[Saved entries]
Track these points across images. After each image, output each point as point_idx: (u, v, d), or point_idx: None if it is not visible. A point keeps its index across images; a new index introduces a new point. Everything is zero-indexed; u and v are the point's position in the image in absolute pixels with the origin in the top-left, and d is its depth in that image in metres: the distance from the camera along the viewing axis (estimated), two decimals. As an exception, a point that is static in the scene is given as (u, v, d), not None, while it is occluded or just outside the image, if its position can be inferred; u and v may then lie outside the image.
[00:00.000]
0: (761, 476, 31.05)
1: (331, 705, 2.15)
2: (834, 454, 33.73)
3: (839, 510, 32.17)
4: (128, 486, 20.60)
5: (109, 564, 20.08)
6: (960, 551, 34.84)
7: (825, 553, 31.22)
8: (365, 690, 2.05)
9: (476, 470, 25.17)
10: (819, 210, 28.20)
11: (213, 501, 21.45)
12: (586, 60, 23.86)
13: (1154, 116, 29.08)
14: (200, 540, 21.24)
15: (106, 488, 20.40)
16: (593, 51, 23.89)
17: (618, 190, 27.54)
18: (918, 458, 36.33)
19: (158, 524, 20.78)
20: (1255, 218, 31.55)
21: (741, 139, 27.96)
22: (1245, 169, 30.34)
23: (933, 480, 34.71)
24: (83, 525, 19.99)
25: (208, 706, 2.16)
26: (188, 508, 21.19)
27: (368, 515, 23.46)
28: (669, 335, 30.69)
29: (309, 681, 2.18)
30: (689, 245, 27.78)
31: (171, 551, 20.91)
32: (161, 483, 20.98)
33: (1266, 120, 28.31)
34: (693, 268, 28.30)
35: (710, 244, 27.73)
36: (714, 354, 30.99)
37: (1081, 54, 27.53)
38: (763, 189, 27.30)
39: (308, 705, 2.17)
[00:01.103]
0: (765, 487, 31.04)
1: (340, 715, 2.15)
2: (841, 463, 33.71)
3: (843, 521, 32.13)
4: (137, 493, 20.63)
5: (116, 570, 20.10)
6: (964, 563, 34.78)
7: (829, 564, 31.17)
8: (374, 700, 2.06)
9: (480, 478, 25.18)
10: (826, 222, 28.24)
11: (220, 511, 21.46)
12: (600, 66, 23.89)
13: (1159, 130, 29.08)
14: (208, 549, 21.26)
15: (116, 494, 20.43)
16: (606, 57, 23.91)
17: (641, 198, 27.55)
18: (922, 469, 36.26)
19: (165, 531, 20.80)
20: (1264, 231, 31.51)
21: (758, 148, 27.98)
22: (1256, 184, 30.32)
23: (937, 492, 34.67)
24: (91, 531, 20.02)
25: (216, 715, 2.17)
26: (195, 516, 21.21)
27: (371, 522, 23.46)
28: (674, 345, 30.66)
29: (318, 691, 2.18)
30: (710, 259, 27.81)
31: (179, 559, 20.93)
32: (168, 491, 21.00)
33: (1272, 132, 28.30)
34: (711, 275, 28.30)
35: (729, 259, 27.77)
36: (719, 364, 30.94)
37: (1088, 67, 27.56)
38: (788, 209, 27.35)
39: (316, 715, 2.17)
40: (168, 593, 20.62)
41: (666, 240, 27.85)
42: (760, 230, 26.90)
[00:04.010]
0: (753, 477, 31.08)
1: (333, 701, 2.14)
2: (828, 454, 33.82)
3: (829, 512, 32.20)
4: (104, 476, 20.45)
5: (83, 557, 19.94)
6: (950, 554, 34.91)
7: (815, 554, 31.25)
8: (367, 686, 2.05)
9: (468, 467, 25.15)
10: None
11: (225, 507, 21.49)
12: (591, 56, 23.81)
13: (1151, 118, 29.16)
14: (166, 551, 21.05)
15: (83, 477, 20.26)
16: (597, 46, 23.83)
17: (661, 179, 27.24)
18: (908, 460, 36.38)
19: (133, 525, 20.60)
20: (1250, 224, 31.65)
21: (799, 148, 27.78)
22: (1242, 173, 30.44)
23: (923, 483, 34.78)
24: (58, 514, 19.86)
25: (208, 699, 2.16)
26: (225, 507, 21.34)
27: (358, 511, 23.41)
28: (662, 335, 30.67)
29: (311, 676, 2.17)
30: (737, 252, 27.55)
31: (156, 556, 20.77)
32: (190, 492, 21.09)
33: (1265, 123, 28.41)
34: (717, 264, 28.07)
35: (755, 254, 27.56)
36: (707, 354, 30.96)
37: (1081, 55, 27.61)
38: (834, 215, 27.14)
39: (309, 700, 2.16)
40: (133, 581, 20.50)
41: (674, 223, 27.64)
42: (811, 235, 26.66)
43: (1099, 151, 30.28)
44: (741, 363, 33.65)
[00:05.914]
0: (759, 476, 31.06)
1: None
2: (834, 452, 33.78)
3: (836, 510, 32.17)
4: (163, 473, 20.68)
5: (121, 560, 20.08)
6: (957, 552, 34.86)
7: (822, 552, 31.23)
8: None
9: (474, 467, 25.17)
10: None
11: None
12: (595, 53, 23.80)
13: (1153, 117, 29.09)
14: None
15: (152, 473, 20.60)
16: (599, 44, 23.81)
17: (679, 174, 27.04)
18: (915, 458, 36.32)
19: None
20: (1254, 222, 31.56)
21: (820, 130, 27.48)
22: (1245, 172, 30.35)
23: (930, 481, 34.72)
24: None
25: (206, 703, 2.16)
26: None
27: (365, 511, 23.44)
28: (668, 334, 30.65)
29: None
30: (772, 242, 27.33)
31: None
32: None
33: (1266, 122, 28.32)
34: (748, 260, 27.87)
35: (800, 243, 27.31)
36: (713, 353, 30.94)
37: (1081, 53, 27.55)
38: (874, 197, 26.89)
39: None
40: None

■ Your objective
Would you output, from the records above, exactly the run of lines that starts at the line containing "30: (689, 245, 27.78)" and ends at the line containing "42: (760, 230, 26.90)", and only that run?

■ Response to the exercise
30: (689, 245, 27.78)
31: (171, 551, 20.91)
32: (161, 483, 20.98)
33: (1266, 120, 28.31)
34: (693, 268, 28.30)
35: (710, 244, 27.73)
36: (714, 354, 30.99)
37: (1081, 54, 27.53)
38: (763, 189, 27.30)
39: (308, 705, 2.17)
[00:01.103]
0: (765, 487, 31.04)
1: (340, 715, 2.15)
2: (841, 463, 33.71)
3: (843, 521, 32.13)
4: (137, 493, 20.63)
5: (116, 570, 20.10)
6: (964, 563, 34.78)
7: (829, 564, 31.17)
8: (374, 700, 2.06)
9: (480, 478, 25.18)
10: (826, 222, 28.24)
11: (220, 511, 21.46)
12: (600, 66, 23.89)
13: (1159, 130, 29.08)
14: (208, 549, 21.26)
15: (116, 494, 20.43)
16: (606, 57, 23.91)
17: (641, 198, 27.55)
18: (922, 469, 36.26)
19: (165, 531, 20.80)
20: (1264, 231, 31.51)
21: (758, 148, 27.98)
22: (1256, 184, 30.32)
23: (937, 492, 34.67)
24: (91, 531, 20.02)
25: (216, 715, 2.17)
26: (195, 516, 21.21)
27: (371, 522, 23.46)
28: (674, 345, 30.66)
29: (318, 691, 2.18)
30: (710, 259, 27.81)
31: (179, 559, 20.93)
32: (168, 491, 21.00)
33: (1272, 132, 28.30)
34: (711, 275, 28.30)
35: (729, 259, 27.77)
36: (719, 364, 30.94)
37: (1088, 67, 27.56)
38: (788, 209, 27.35)
39: (316, 715, 2.17)
40: (168, 593, 20.62)
41: (666, 240, 27.85)
42: (760, 230, 26.90)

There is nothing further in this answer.